Yeah, kinda reminds me of when Sony music put a rootkit virus on their music CDs except this time it's going through the state governments to encrypted things. This also feels as dumb as making math illegal in terms of outlawing encryption or making some numbers illegal because when arranged in a certain way they are an .stl file for a copyrighted character or an .mp3 file for a song.

This is just making something that is already illegal more illegal and opening a massive hole for government and corpo spying.

[–] WanderingThoughts@europe.pub 9 points 2 days ago

And probably an attempt to get licensing fees from printing STL file, so you can't print any Disney figurine without paying them.

[–] pfried@reddthat.com 2 points 2 days ago* (last edited 2 days ago)

Unlike laws against making guns, this law applies to printer sellers, not to their users.

[–] ParlimentOfDoom@piefed.zip 7 points 1 day ago (1 children)

Nope. This is actually an anti right to repair bill. The gun narrative is just the trojan horse, just like they're doing with ID verification.

[–] sorghum@sh.itjust.works 3 points 1 day ago

I just remember the earliest opposition to 3D printing becoming readily available to the mass public at cheap prices was the gun control lobby. They're an "old" enemy to the hobby. I think this is more of an anti-privacy issue than anti-ownership/right to repair, but it is certainly both.

[–] SaveTheTuaHawk@lemmy.ca 11 points 2 days ago

The problem with 3D printers is people are repairing things with parts made on them. We can't have that.

[–] qqq@lemmy.world 5 points 2 days ago* (last edited 2 days ago) (2 children)

Could you also just make these same parts out steel or aluminum? Seems like a weird arbitrary line to essentially say what material you can make them out of and what equipment you can use. Or are benchtop CNCs gonna be banned next?

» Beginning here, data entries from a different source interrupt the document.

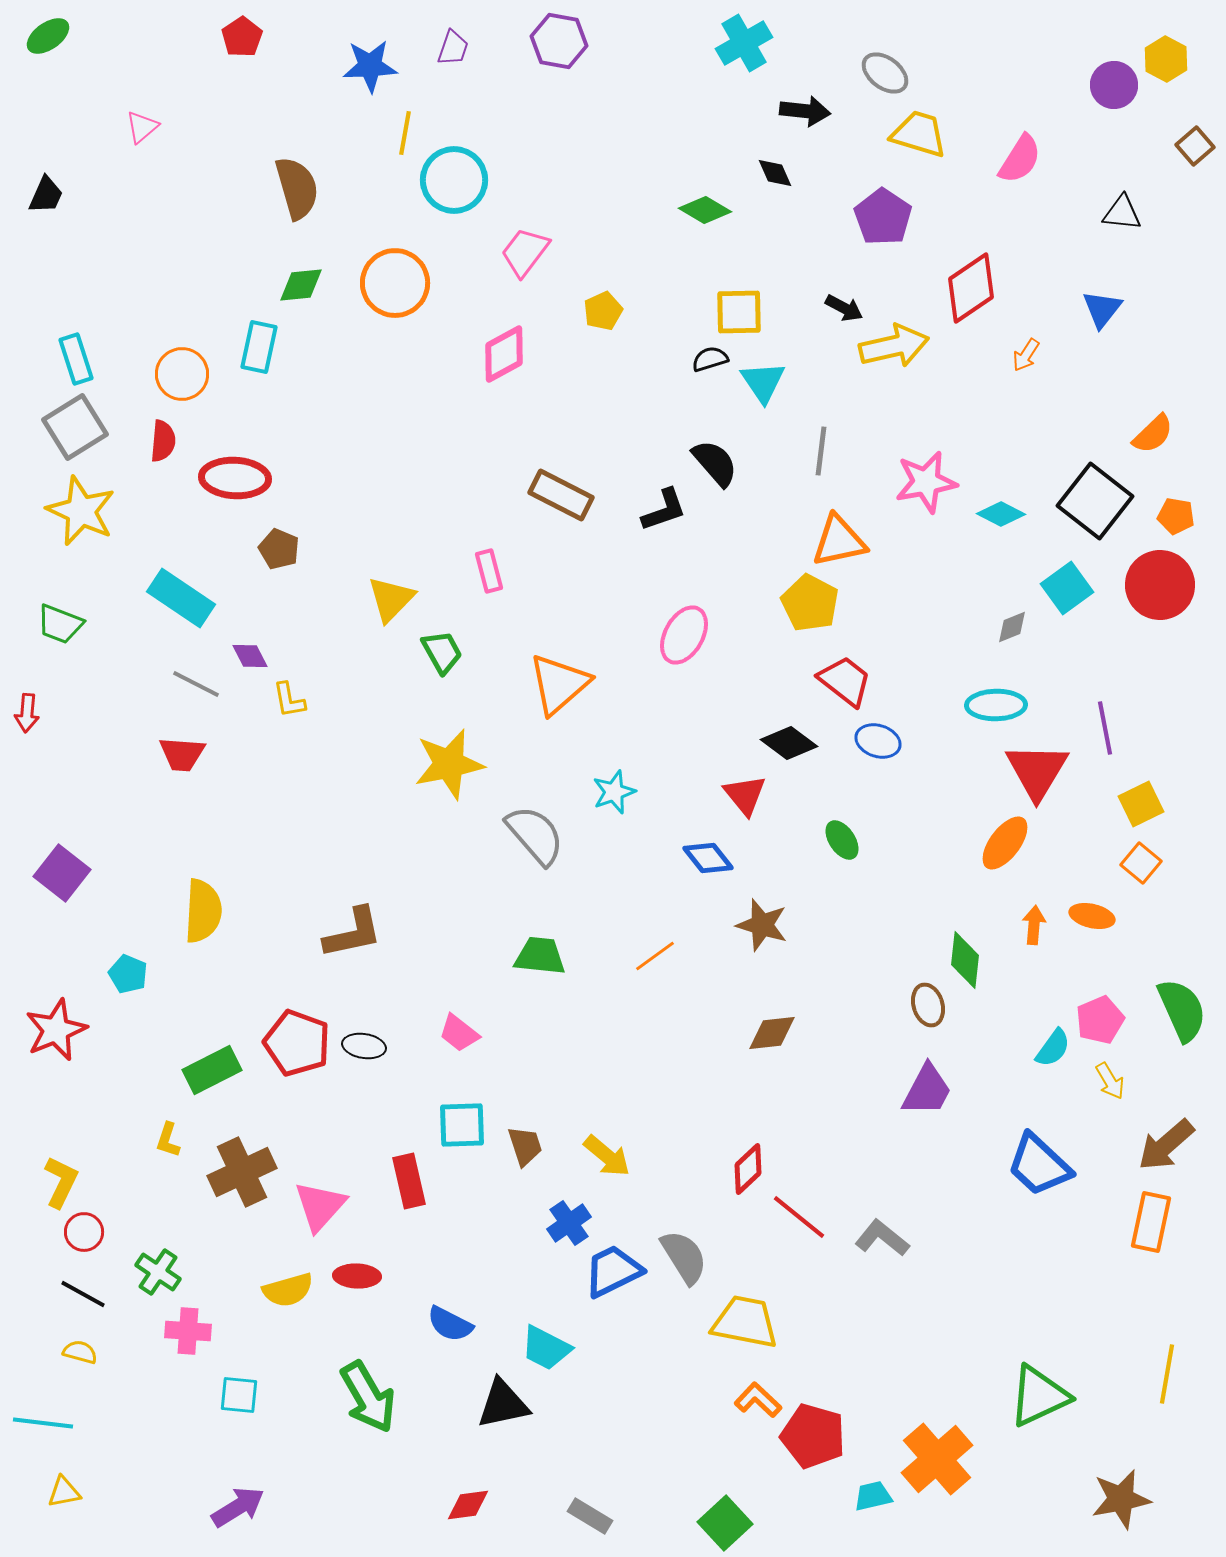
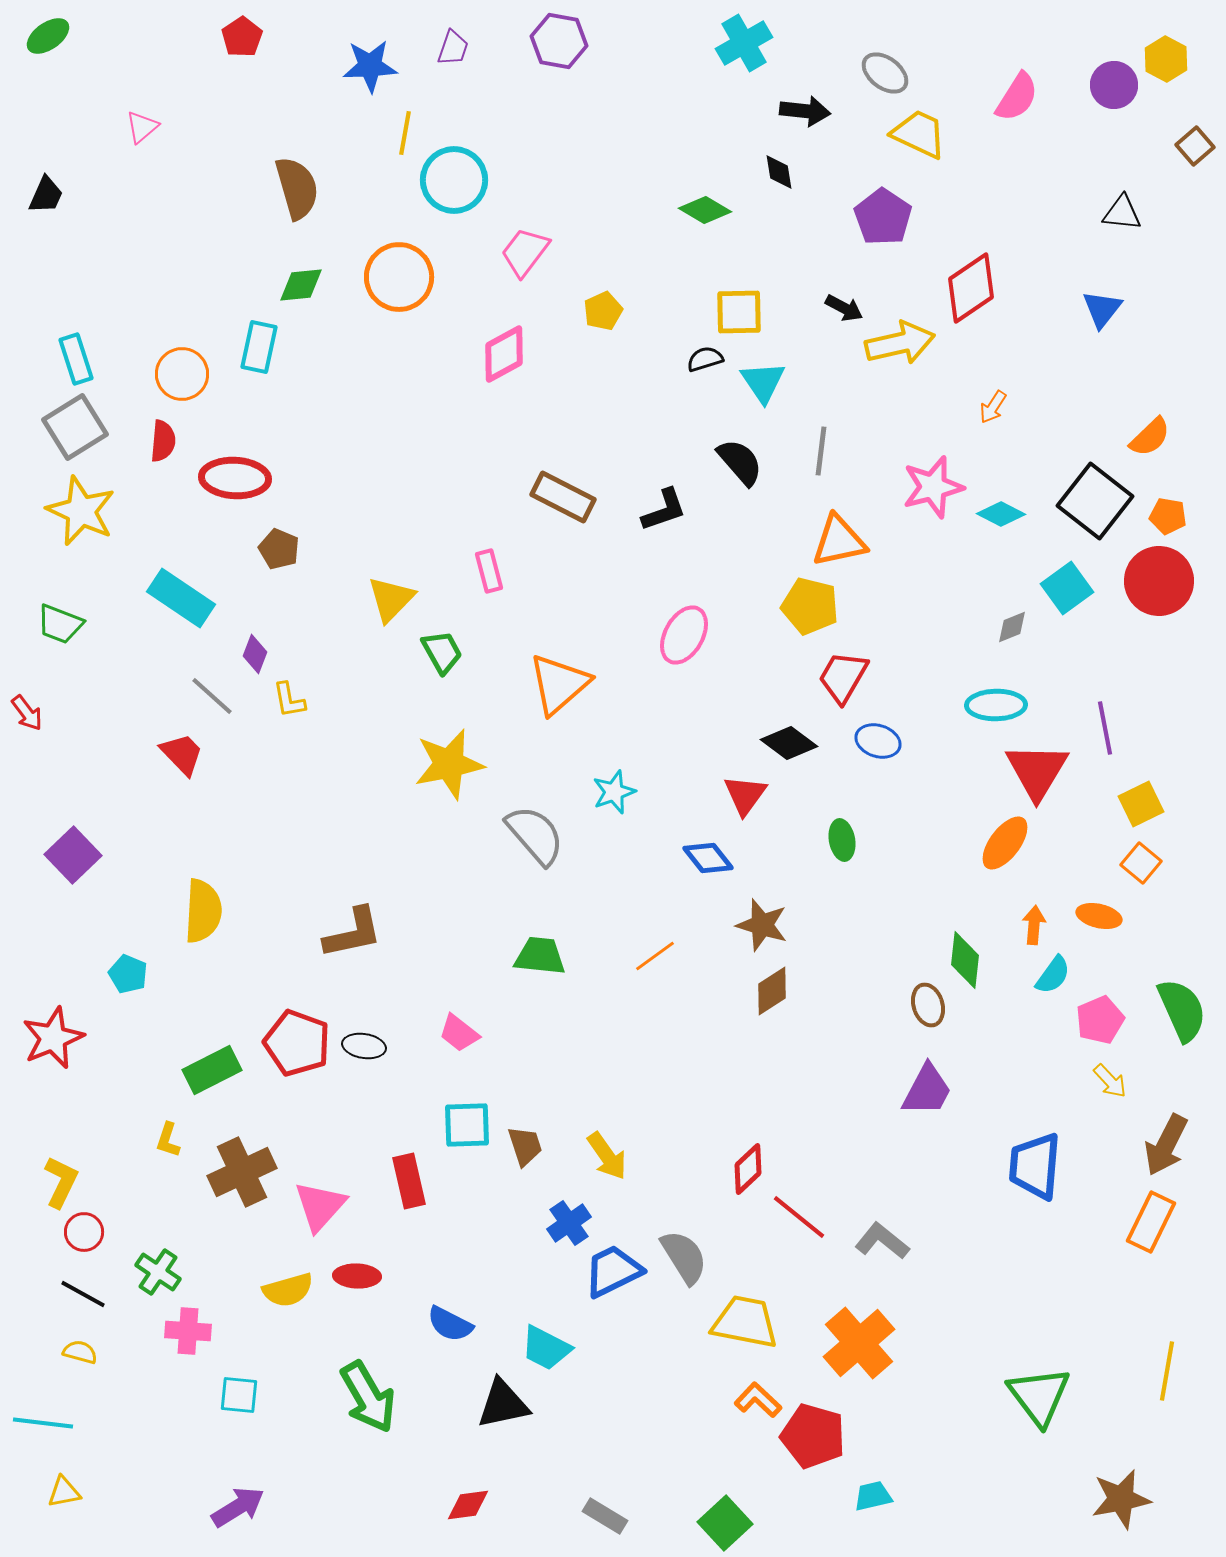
yellow trapezoid at (919, 134): rotated 8 degrees clockwise
pink semicircle at (1020, 159): moved 3 px left, 62 px up
black diamond at (775, 173): moved 4 px right, 1 px up; rotated 15 degrees clockwise
orange circle at (395, 283): moved 4 px right, 6 px up
yellow arrow at (894, 346): moved 6 px right, 3 px up
orange arrow at (1026, 355): moved 33 px left, 52 px down
black semicircle at (710, 359): moved 5 px left
orange semicircle at (1153, 434): moved 3 px left, 3 px down
black semicircle at (715, 463): moved 25 px right, 1 px up
pink star at (926, 482): moved 7 px right, 5 px down; rotated 4 degrees counterclockwise
brown rectangle at (561, 495): moved 2 px right, 2 px down
orange pentagon at (1176, 516): moved 8 px left
red circle at (1160, 585): moved 1 px left, 4 px up
yellow pentagon at (810, 603): moved 3 px down; rotated 14 degrees counterclockwise
purple diamond at (250, 656): moved 5 px right, 2 px up; rotated 48 degrees clockwise
red trapezoid at (845, 681): moved 2 px left, 4 px up; rotated 98 degrees counterclockwise
gray line at (196, 684): moved 16 px right, 12 px down; rotated 15 degrees clockwise
red arrow at (27, 713): rotated 42 degrees counterclockwise
red trapezoid at (182, 754): rotated 138 degrees counterclockwise
red triangle at (745, 795): rotated 15 degrees clockwise
green ellipse at (842, 840): rotated 24 degrees clockwise
purple square at (62, 873): moved 11 px right, 18 px up; rotated 8 degrees clockwise
orange ellipse at (1092, 916): moved 7 px right
red star at (56, 1030): moved 3 px left, 8 px down
brown diamond at (772, 1033): moved 42 px up; rotated 27 degrees counterclockwise
cyan semicircle at (1053, 1048): moved 73 px up
yellow arrow at (1110, 1081): rotated 12 degrees counterclockwise
cyan square at (462, 1125): moved 5 px right
brown arrow at (1166, 1145): rotated 22 degrees counterclockwise
yellow arrow at (607, 1156): rotated 15 degrees clockwise
blue trapezoid at (1039, 1165): moved 4 px left, 1 px down; rotated 52 degrees clockwise
orange rectangle at (1151, 1222): rotated 14 degrees clockwise
gray L-shape at (882, 1238): moved 3 px down
yellow line at (1167, 1374): moved 3 px up
green triangle at (1039, 1396): rotated 42 degrees counterclockwise
orange cross at (937, 1459): moved 78 px left, 116 px up
gray rectangle at (590, 1516): moved 15 px right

[–] Crozekiel@lemmy.zip 8 points 2 days ago* (last edited 2 days ago) (1 children)

Not sure about the California bill, but the similar shit out of Washington state does have language for subtractive manufacturing as well as additive. They basically are targeting any computer controlled manufacturing.

It all feels so obviously stupid when there are people on the internet selling partially complete metal parts with instructions for how to finish them completely unrestricted. They obviously aren't worried about stopping the "ghost gun problem", they are worried about people having the means of production and the right to repair things they own.

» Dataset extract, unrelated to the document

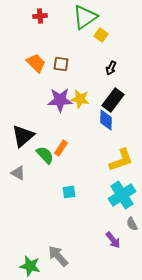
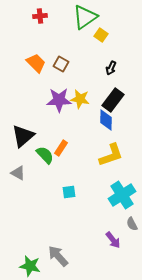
brown square: rotated 21 degrees clockwise
purple star: moved 1 px left
yellow L-shape: moved 10 px left, 5 px up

[–] qqq@lemmy.world 1 points 2 days ago (1 children)

Ok so aluminum casting is still OK.

This is the sad state of the US I guess.

[–] Buelldozer@lemmy.today 3 points 2 days ago (1 children)

Two States, California and Washington, are not "The US" any more than France and Germany are the European Union. They are important no doubt but they do not themselves represent the entire entity.

[–] the_crotch@sh.itjust.works 2 points 5 hours ago (1 children)

I see this constantly on the internet. "Some backwater Podunk state puts the 10 commandments in classrooms" becomes "The US puts the 10 commandments in classrooms". It's like people don't understand how this country is architected.

[–] Buelldozer@lemmy.today 1 points 1 hour ago* (last edited 1 hour ago)

Yep it's tiring but comment aged link milk because the very next day a bill was introduced to Congress.

Yes to your entire comment

[–] hopesdead@startrek.website 10 points 2 days ago

Washington State. They have a identical (or at least similar) bill I heard about last month.